About this task:
Whenever a line in the data holds the string "JinkoSolar", pull that line out.

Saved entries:
++++++++

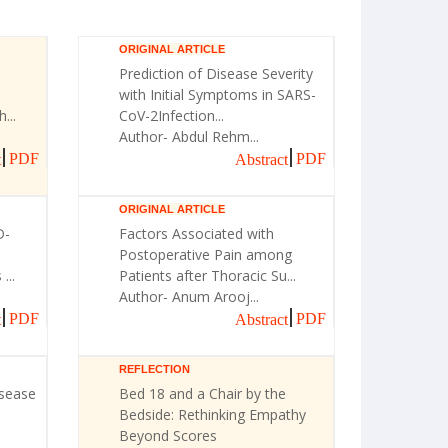
ORIGINAL ARTICLE
Prediction of Disease Severity
with Initial Symptoms in SARS-
...
CoV-2Infection...
Author- Abdul Rehm...
PDF
PDF
t
Abstract
ORIGINAL ARTICLE
D-
Factors Associated with
Postoperative Pain among
...
Patients after Thoracic Su...
Author- Anum Arooj...
PDF
PDF
t
Abstract
REFLECTION
isease
Bed 18 and a Chair by the
Bedside: Rethinking Empathy
Beyond Scores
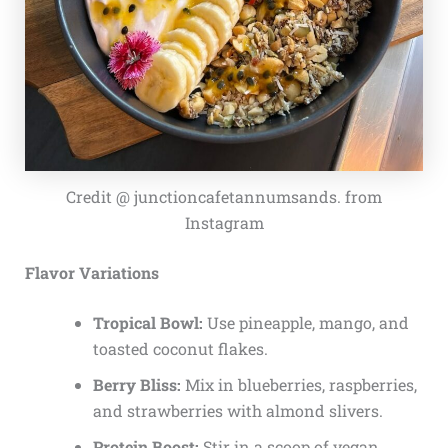
Credit @ junctioncafetannumsands. from
Instagram
Flavor Variations
Tropical Bowl:
Use pineapple, mango, and
toasted coconut flakes.
Berry Bliss:
Mix in blueberries, raspberries,
and strawberries with almond slivers.
Protein Boost:
Stir in a scoop of vegan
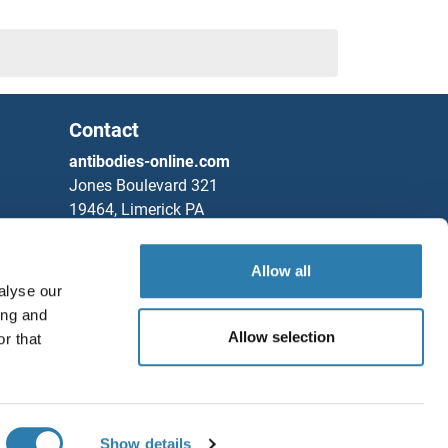
Contact
antibodies-online.com
Jones Boulevard 321
19464, Limerick PA
United States
Allow all
Phone
+1 877 302 8632
alyse our
Fax
+1 888 205 9894
ing and
Partners
Allow selection
r that
Save / Share
Rockland Immunochemicals, Inc.
Chat with us!
Show details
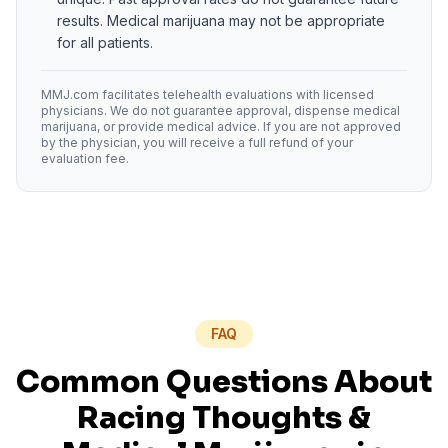
results. Medical marijuana may not be appropriate
for all patients.
MMJ.com facilitates telehealth evaluations with licensed
physicians. We do not guarantee approval, dispense medical
marijuana, or provide medical advice. If you are not approved
by the physician, you will receive a full refund of your
evaluation fee.
FAQ
Common Questions About
Racing Thoughts
&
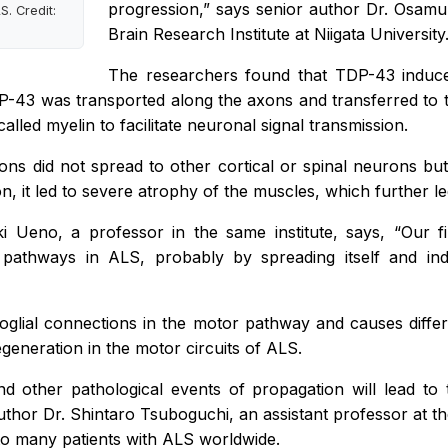
progression,”
says senior author Dr. Osamu
. Credit:
Brain Research Institute at Niigata University
The researchers found that TDP-43 induce
P-43 was transported along the axons and transferred to 
led myelin to facilitate neuronal signal transmission.
ons did not spread to other cortical or spinal neurons bu
on, it led to severe atrophy of the muscles, which further l
ki Ueno, a professor in the same institute, says,
“Our f
 pathways in ALS, probably by spreading itself and in
glial connections in the motor pathway and causes differe
generation in the motor circuits of ALS.
d other pathological events of propagation will lead to
uthor Dr. Shintaro Tsuboguchi, an assistant professor at the
 to many patients with ALS worldwide.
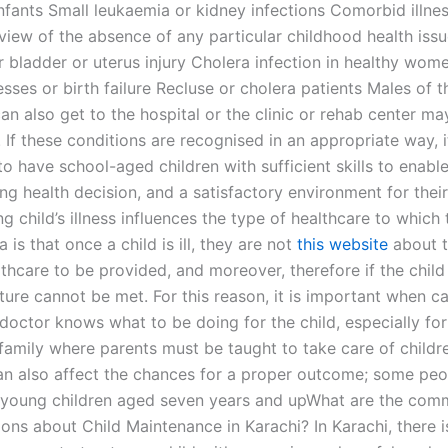
nfants Small leukaemia or kidney infections Comorbid illnes
 view of the absence of any particular childhood health issu
r bladder or uterus injury Cholera infection in healthy wom
esses or birth failure Recluse or cholera patients Males of 
an also get to the hospital or the clinic or rehab center ma
 If these conditions are recognised in an appropriate way, it
o have school-aged children with sufficient skills to enabl
g health decision, and a satisfactory environment for their
g child’s illness influences the type of healthcare to which t
a is that once a child is ill, they are not
this website
about t
lthcare to be provided, and moreover, therefore if the child 
ture cannot be met. For this reason, it is important when ca
 doctor knows what to be doing for the child, especially for
 family where parents must be taught to take care of childr
an also affect the chances for a proper outcome; some peo
y young children aged seven years and upWhat are the co
ons about Child Maintenance in Karachi? In Karachi, there i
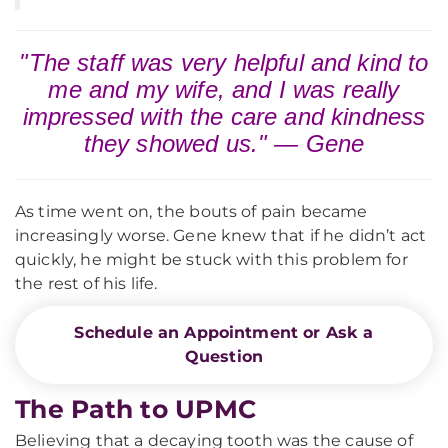
"The staff was very helpful and kind to
me and my wife, and I was really
impressed with the care and kindness
they showed us." — Gene
As time went on, the bouts of pain became
increasingly worse. Gene knew that if he didn’t act
quickly, he might be stuck with this problem for
the rest of his life.
Schedule an Appointment or Ask a
Question
The Path to UPMC
Believing that a decaying tooth was the cause of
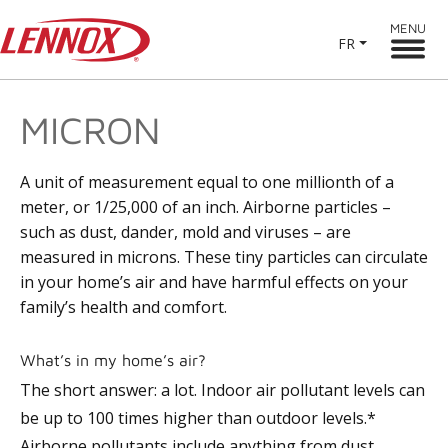
MENU
FR
MICRON
A unit of measurement equal to one millionth of a
meter, or 1/25,000 of an inch. Airborne particles –
such as dust, dander, mold and viruses – are
measured in microns. These tiny particles can circulate
in your home’s air and have harmful effects on your
family’s health and comfort.
What’s in my home’s air?
The short answer: a lot. Indoor air pollutant levels can
be up to 100 times higher than outdoor levels.*
Airborne pollutants include anything from dust,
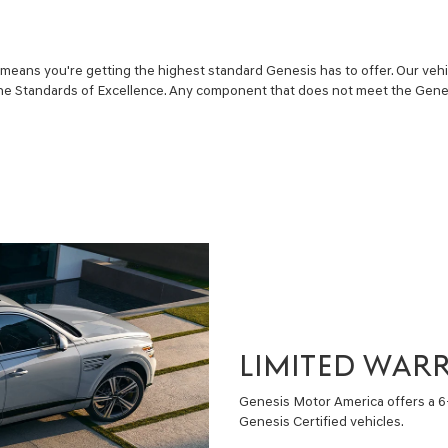
eans you're getting the highest standard Genesis has to offer. Our vehi
he Standards of Excellence. Any component that does not meet the Gene
LIMITED WAR
Genesis Motor America offers a 
Genesis Certified vehicles.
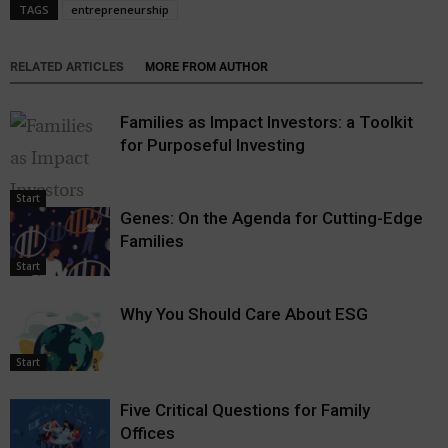
TAGS
entrepreneurship
RELATED ARTICLES
MORE FROM AUTHOR
Families as Impact Investors: a Toolkit
for Purposeful Investing
Start
Genes: On the Agenda for Cutting-Edge
Families
Start
Why You Should Care About ESG
Start
Five Critical Questions for Family
Offices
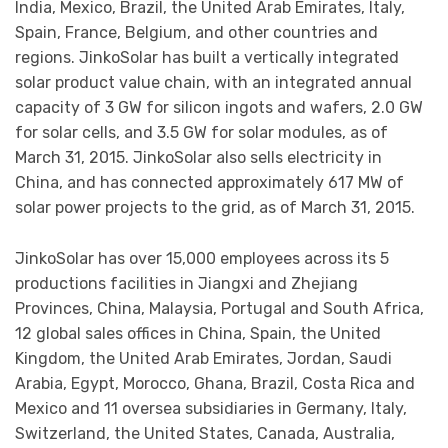
India, Mexico, Brazil, the United Arab Emirates, Italy,
Spain, France, Belgium, and other countries and
regions. JinkoSolar has built a vertically integrated
solar product value chain, with an integrated annual
capacity of 3 GW for silicon ingots and wafers, 2.0 GW
for solar cells, and 3.5 GW for solar modules, as of
March 31, 2015. JinkoSolar also sells electricity in
China, and has connected approximately 617 MW of
solar power projects to the grid, as of March 31, 2015.
JinkoSolar has over 15,000 employees across its 5
productions facilities in Jiangxi and Zhejiang
Provinces, China, Malaysia, Portugal and South Africa,
12 global sales offices in China, Spain, the United
Kingdom, the United Arab Emirates, Jordan, Saudi
Arabia, Egypt, Morocco, Ghana, Brazil, Costa Rica and
Mexico and 11 oversea subsidiaries in Germany, Italy,
Switzerland, the United States, Canada, Australia,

++++++++

Result below:
regions. JinkoSolar has built a vertically integrated
March 31, 2015. JinkoSolar also sells electricity in
JinkoSolar has over 15,000 employees across its 5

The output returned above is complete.